Massage therapists as a group advocate getting plenty of water and staying hydrated. In fact, it’s usually the last thing I say to my clients as they head out the door. Last year I blogged about the claim that you needed to drink 8 glasses of water a day – and the fact that there was no serious science backing up that claim. Still, clients who’ve experienced kidney stones know the mantra by heart and follow it, so there’s now some evidence that drinking extra water actually helps kidney function. The NYTimes series called “Really?” looked at some recent studies related to the claim.
The question: Does drinking extra water help kidney function? Here’s what they had to say:
But research over the years has suggested that drinking extra water helps the kidneys clear sodium, urea and toxins from the body. And in the past year, two large studies found a lower risk of long-term kidney problems among people who drink more water and other fluids daily.
In the first study listed in the article, an Australian team followed 2400 people who were 50 or above. The ones at the upper end of the spectrum, drinking about 3 liters daily, had a “‘significantly lower risk’ of chronic kidney disease.” In the second, Canadian study researchers following over 2100 people for 7 years and found that those who had the highest fluid intake were the least likely to experience a decline in kidney function.

• Aim of the task: Proceed with the passage on water and kidney function, writing on from its final sentence. The data have no connection to the passage on water and kidney function.

• Supplied data:
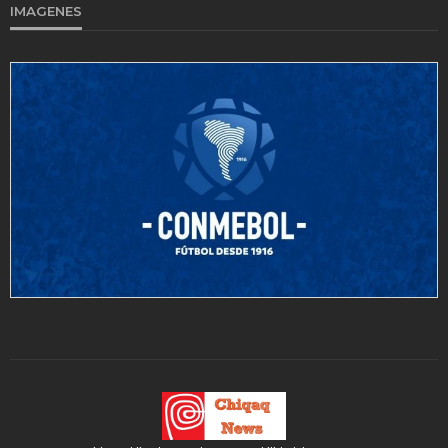
IMAGENES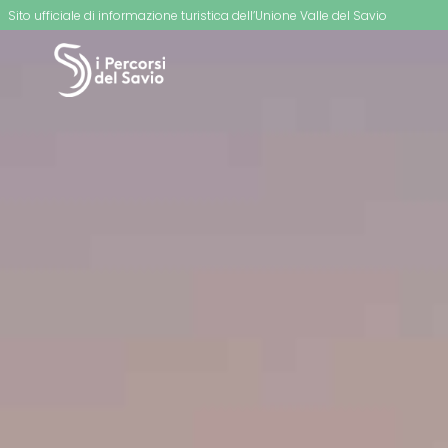
Sito ufficiale di informazione turistica dell’Unione Valle del Savio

• Answer area:
It makes sense that the kidneys would benefit from an increase in water intake. The kidneys use water as a means to filter the blood, remove waste products and balance sodium and calcium levels in the body. The wastes are turned into urine and excreted through the bladder. An increase in hydration would give the body more fluids to use in the filtration process of the kidneys.
Still, the researchers found no evidence that excessive water consumption was healthy for the body. Both of the studies above seemed to indicate a lower risk of kidney function decline with two to three liters of water. Overconsumption of water can be deadly, and the research didn’t advocate flooding the system with water.
As always, a healthy balance is the key. In this case, the balance says around 8 glasses of water a day is beneficial to the kidneys. I’ll drink to that.